Plain-text document sources:
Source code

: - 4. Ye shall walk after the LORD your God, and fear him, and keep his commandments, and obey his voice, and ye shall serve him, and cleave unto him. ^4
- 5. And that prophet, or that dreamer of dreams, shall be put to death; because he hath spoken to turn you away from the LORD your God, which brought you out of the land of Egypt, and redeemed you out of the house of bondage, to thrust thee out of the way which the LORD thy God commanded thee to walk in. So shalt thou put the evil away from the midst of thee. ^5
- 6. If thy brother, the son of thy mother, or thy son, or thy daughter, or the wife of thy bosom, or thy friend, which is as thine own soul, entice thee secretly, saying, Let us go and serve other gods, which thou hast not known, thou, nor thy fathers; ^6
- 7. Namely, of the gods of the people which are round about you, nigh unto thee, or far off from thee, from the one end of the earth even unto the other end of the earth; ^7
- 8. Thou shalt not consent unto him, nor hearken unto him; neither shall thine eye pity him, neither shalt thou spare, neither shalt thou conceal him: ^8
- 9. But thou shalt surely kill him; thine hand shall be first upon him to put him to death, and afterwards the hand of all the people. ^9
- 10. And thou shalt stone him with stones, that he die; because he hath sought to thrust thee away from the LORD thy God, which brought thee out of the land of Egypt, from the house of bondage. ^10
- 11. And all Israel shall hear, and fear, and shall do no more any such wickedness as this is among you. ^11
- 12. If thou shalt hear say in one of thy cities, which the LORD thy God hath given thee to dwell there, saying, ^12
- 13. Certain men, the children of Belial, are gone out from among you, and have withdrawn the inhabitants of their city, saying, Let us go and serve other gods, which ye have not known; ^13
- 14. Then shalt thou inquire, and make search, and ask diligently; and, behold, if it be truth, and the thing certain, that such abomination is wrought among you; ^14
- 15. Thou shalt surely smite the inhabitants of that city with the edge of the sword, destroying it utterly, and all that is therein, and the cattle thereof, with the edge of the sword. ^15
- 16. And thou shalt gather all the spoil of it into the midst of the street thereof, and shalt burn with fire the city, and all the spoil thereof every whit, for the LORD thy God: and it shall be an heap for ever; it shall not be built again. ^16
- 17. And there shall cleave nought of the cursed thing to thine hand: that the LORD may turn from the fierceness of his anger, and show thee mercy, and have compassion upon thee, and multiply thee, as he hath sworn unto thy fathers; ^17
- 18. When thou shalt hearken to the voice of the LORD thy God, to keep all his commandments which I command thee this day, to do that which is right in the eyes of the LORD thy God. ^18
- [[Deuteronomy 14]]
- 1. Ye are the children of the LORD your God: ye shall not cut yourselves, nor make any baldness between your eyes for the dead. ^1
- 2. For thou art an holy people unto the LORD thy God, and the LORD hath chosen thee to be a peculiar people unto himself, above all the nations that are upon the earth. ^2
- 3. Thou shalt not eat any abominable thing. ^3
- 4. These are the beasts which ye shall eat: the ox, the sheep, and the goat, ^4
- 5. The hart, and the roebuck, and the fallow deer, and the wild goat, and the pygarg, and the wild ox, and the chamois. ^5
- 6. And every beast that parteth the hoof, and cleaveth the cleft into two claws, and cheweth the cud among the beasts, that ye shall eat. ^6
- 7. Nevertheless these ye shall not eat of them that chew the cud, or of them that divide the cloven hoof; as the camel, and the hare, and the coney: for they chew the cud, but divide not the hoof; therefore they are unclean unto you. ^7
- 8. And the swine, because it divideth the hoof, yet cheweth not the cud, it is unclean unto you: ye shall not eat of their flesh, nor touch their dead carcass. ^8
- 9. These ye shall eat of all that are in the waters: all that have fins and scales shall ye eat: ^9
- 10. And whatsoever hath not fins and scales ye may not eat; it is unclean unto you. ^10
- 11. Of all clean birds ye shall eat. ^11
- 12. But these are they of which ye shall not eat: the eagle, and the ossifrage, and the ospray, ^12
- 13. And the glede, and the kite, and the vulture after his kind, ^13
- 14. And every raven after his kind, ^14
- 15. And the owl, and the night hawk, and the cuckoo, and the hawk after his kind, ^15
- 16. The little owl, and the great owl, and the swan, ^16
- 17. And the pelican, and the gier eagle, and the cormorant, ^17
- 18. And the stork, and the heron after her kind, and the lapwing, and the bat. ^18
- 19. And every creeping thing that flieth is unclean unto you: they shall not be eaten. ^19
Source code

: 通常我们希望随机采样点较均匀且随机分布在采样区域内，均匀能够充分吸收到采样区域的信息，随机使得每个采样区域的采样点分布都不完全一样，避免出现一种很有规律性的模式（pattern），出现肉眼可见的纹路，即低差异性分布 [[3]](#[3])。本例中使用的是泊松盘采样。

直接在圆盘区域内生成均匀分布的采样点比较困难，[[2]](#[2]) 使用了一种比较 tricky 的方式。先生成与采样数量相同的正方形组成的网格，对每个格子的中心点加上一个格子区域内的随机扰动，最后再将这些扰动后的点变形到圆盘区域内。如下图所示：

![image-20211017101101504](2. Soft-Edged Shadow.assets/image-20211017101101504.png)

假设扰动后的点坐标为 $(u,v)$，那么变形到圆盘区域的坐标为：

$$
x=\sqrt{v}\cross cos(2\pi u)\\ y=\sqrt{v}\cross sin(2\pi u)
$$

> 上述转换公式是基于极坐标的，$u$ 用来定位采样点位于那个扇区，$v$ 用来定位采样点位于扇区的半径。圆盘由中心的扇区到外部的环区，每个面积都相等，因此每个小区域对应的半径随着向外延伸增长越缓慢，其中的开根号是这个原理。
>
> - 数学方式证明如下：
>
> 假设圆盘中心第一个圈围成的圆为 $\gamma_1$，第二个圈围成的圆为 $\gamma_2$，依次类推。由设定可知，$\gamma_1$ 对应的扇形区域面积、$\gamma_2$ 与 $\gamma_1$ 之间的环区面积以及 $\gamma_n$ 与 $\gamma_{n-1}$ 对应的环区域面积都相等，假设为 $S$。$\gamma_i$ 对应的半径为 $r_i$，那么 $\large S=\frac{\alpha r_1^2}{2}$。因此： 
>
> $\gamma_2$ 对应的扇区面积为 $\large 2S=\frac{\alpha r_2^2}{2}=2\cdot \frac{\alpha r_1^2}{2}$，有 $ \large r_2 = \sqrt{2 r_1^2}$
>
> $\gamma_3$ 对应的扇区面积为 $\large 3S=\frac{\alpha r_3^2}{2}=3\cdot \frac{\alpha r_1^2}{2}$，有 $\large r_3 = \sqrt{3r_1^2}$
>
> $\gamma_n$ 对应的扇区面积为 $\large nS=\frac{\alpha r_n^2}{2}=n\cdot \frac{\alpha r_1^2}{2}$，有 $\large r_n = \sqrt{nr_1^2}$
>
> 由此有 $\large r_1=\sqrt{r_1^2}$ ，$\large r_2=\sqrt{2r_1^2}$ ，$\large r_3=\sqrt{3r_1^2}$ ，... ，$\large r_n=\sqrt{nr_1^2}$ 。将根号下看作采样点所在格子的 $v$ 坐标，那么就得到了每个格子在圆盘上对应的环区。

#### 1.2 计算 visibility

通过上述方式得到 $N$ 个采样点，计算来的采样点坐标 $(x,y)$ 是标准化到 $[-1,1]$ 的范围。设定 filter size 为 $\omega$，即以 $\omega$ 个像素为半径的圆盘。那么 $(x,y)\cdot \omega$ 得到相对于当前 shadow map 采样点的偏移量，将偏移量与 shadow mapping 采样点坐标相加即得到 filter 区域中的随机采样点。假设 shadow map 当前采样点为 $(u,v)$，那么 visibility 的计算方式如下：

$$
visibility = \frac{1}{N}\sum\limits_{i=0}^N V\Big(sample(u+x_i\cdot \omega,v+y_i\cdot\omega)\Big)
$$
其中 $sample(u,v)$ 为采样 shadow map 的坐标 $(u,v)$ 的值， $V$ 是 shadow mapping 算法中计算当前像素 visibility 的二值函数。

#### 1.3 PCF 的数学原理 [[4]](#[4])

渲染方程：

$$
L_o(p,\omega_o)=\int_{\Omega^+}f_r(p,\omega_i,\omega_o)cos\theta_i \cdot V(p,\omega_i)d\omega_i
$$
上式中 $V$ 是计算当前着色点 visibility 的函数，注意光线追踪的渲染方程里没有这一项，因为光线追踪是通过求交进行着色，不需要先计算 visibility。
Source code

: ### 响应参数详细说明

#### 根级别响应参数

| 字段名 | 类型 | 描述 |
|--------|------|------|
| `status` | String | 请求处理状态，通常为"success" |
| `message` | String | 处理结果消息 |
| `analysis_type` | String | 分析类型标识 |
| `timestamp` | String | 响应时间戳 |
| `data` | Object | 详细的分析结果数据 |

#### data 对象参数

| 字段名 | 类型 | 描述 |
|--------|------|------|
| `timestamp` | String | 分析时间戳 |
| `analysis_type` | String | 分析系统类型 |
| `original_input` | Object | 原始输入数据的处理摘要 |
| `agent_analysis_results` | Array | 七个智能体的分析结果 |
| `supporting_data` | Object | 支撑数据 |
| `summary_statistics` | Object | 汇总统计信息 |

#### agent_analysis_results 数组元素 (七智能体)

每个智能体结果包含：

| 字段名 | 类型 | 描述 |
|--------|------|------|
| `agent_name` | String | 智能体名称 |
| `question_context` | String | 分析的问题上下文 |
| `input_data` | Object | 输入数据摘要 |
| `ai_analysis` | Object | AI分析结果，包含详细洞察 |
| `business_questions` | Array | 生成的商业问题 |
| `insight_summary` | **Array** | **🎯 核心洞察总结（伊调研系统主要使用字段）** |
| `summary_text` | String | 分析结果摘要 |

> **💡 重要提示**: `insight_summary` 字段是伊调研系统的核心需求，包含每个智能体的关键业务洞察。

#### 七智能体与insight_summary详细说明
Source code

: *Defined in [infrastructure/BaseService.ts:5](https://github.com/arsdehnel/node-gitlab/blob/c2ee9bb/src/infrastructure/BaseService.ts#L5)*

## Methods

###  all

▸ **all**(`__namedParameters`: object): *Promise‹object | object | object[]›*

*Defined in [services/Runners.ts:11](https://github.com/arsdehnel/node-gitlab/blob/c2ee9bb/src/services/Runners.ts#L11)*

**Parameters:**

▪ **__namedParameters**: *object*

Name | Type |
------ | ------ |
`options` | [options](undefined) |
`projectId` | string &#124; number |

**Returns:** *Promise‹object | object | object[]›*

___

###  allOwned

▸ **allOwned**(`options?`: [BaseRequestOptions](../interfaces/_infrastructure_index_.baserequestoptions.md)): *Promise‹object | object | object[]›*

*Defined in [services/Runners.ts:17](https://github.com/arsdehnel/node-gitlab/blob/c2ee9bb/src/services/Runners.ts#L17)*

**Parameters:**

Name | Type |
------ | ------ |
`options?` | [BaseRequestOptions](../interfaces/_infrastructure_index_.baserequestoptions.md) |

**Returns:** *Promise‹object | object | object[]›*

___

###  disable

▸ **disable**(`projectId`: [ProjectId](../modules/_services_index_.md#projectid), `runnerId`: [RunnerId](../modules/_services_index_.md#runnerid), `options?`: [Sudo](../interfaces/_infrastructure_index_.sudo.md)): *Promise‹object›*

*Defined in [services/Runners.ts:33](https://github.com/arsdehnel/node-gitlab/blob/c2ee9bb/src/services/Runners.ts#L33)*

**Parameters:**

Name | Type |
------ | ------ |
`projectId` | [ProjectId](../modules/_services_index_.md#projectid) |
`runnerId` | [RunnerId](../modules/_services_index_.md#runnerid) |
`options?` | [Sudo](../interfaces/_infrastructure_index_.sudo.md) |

▸ **Your instructions**
Find every line in the rows above that contains the string "runnerId", matching case exactly, and copy each one.

▸ **Task response**
▸ **disable**(`projectId`: [ProjectId](../modules/_services_index_.md#projectid), `runnerId`: [RunnerId](../modules/_services_index_.md#runnerid), `options?`: [Sudo](../interfaces/_infrastructure_index_.sudo.md)): *Promise‹object›*
`runnerId` | [RunnerId](../modules/_services_index_.md#runnerid) |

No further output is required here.